Ryanair may cut all flights from the UK and Ireland from the end of January as it blasted governments in both countries for their ‘draconian’ approach to Covid.
The drastic warning came as the budget carrier said the new lockdowns will see January traffic fall to under 1.25 million passengers, and plummet further to 500,000 in February and March.
The airline said it will ‘significantly’ cut its number of flights from 21 January and will operate ‘few, if any flights to/from Ireland or the UK from the end of January until such time as these draconian travel restrictions are removed’.
Ryanair called on the UK and Ireland governments to accelerate the pace of the vaccine roll out.
It cited the example of Denmark which it said had vaccinated 40,000 people by 6 January while Ireland had vaccinated just 4,000.
The fresh cuts in flights will reduce traffic forecasts from ‘below 35m’ to between 26m and 30m passengers.
Ryanair said in a statement that vaccinations, rather than lockdowns, were the way out of the crisis.
“The WHO have previously confirmed that Governments should do everything possible to avoid brutal lockdowns, because lockdowns “do not get rid of the virus”,” a spokesperson said.

────────────────

• **TASK OBJECTIVE**
Resume the article on Ryanair's flight cuts, picking up after its last sentence. The lines after this point come from a separate source.

• **EXTRACTED MATERIAL**
────────────────

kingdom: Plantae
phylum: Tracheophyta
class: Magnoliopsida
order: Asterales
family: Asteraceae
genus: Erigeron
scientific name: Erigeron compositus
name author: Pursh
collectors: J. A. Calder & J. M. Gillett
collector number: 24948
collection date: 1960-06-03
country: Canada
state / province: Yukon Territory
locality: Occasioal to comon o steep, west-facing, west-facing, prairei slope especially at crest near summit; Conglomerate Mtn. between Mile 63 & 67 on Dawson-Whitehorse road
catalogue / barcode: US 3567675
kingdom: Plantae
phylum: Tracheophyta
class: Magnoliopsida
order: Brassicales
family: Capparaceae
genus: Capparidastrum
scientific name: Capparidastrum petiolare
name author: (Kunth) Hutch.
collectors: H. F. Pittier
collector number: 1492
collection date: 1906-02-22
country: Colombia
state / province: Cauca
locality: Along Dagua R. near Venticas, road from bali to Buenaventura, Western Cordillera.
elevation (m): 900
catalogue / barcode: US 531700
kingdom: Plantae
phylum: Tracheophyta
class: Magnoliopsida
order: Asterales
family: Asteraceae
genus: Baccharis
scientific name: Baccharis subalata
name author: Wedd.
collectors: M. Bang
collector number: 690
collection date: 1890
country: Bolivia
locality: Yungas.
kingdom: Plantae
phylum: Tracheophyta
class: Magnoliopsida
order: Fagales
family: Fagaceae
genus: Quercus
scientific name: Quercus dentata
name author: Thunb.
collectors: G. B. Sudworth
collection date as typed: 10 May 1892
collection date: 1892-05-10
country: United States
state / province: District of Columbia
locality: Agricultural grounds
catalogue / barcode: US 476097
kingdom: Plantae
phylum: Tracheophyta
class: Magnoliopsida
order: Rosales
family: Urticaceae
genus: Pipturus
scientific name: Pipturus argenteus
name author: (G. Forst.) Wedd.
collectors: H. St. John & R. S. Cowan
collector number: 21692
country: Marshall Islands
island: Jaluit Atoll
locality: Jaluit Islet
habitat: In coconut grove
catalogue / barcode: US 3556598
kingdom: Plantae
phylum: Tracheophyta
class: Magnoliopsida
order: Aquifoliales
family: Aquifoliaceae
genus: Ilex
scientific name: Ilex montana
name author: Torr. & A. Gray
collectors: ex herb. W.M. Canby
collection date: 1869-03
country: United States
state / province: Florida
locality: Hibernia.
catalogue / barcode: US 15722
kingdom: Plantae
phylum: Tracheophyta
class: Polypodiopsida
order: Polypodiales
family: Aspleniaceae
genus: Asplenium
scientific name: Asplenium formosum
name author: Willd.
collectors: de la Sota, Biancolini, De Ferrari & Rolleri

────────────────

• **WRITTEN RESPONSE**
“Ireland’s Covid-19 travel restrictions are already the most stringent in Europe, and so these new flight restrictions are inexplicable and ineffective when Ireland continues to operate an open border between the Republic and the North of Ireland.
NPHET (Ireland’s Public Health Team), which we believe has mismanaged many aspects of Ireland’s Covid response (face masks, test & trace, international travel, care homes and meat factories), should now release a daily report of the number of vaccines administered in Ireland, and explain why they continue to run behind the vaccination rates of other similar sized EU countries.
Vaccinations rather than lockdowns is the way out of this Covid-19 crisis, and the sooner NPHET takes action to accelerate Ireland’s vaccine rollout speed, the better.”